[Material shown]:
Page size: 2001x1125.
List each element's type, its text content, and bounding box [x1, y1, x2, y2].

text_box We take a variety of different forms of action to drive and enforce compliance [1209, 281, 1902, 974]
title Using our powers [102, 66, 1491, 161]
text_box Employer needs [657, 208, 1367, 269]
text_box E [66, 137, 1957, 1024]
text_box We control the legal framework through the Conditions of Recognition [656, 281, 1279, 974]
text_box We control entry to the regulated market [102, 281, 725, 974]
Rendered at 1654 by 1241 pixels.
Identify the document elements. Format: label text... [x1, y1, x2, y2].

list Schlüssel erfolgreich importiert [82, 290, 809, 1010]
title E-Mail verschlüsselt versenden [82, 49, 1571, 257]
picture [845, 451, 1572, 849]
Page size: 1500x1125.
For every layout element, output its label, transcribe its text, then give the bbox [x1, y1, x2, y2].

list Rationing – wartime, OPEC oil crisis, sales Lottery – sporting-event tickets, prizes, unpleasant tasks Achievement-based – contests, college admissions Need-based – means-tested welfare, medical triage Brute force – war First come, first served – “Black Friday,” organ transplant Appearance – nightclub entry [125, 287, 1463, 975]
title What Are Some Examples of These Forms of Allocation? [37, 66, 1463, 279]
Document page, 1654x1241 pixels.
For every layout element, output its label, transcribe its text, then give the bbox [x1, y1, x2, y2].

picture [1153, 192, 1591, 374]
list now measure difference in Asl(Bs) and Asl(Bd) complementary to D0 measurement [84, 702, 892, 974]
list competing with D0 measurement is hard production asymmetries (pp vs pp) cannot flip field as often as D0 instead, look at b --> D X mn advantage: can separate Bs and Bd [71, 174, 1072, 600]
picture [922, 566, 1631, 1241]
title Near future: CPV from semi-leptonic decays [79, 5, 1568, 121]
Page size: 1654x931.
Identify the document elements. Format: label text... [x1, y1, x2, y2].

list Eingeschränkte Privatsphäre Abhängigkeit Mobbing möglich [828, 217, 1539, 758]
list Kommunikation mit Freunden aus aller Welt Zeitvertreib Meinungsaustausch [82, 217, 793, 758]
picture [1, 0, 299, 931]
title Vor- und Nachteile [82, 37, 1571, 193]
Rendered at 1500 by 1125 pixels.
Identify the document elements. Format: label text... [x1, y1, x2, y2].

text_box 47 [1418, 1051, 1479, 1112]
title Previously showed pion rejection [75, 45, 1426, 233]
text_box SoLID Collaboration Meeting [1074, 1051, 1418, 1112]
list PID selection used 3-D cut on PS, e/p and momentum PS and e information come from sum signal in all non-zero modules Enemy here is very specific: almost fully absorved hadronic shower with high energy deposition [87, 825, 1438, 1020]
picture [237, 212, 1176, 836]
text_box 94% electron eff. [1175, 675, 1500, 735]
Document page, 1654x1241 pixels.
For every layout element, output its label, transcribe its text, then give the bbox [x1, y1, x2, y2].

[Stated goal]: Reproduce the data above line for line, changing nothing.

[Response to this exercise]:
Page size: 2001x1125.
List each element's type, its text content, and bounding box [x1, y1, x2, y2].

text_box We take a variety of different forms of action to drive and enforce compliance [1209, 281, 1902, 974]
title Using our powers [102, 66, 1491, 161]
text_box Employer needs [657, 208, 1367, 269]
text_box E [66, 137, 1957, 1024]
text_box We control the legal framework through the Conditions of Recognition [656, 281, 1279, 974]
text_box We control entry to the regulated market [102, 281, 725, 974]
Rendered at 1654 by 1241 pixels.
Identify the document elements. Format: label text... [x1, y1, x2, y2].

list Schlüssel erfolgreich importiert [82, 290, 809, 1010]
title E-Mail verschlüsselt versenden [82, 49, 1571, 257]
picture [845, 451, 1572, 849]
Page size: 1500x1125.
For every layout element, output its label, transcribe its text, then give the bbox [x1, y1, x2, y2].

list Rationing – wartime, OPEC oil crisis, sales Lottery – sporting-event tickets, prizes, unpleasant tasks Achievement-based – contests, college admissions Need-based – means-tested welfare, medical triage Brute force – war First come, first served – “Black Friday,” organ transplant Appearance – nightclub entry [125, 287, 1463, 975]
title What Are Some Examples of These Forms of Allocation? [37, 66, 1463, 279]
Document page, 1654x1241 pixels.
For every layout element, output its label, transcribe its text, then give the bbox [x1, y1, x2, y2].

picture [1153, 192, 1591, 374]
list now measure difference in Asl(Bs) and Asl(Bd) complementary to D0 measurement [84, 702, 892, 974]
list competing with D0 measurement is hard production asymmetries (pp vs pp) cannot flip field as often as D0 instead, look at b --> D X mn advantage: can separate Bs and Bd [71, 174, 1072, 600]
picture [922, 566, 1631, 1241]
title Near future: CPV from semi-leptonic decays [79, 5, 1568, 121]
Page size: 1654x931.
Identify the document elements. Format: label text... [x1, y1, x2, y2].

list Eingeschränkte Privatsphäre Abhängigkeit Mobbing möglich [828, 217, 1539, 758]
list Kommunikation mit Freunden aus aller Welt Zeitvertreib Meinungsaustausch [82, 217, 793, 758]
picture [1, 0, 299, 931]
title Vor- und Nachteile [82, 37, 1571, 193]
Rendered at 1500 by 1125 pixels.
Identify the document elements. Format: label text... [x1, y1, x2, y2].

text_box 47 [1418, 1051, 1479, 1112]
title Previously showed pion rejection [75, 45, 1426, 233]
text_box SoLID Collaboration Meeting [1074, 1051, 1418, 1112]
list PID selection used 3-D cut on PS, e/p and momentum PS and e information come from sum signal in all non-zero modules Enemy here is very specific: almost fully absorved hadronic shower with high energy deposition [87, 825, 1438, 1020]
picture [237, 212, 1176, 836]
text_box 94% electron eff. [1175, 675, 1500, 735]
Document page, 1654x1241 pixels.
For every layout element, output its label, transcribe its text, then give the bbox [x1, y1, x2, y2].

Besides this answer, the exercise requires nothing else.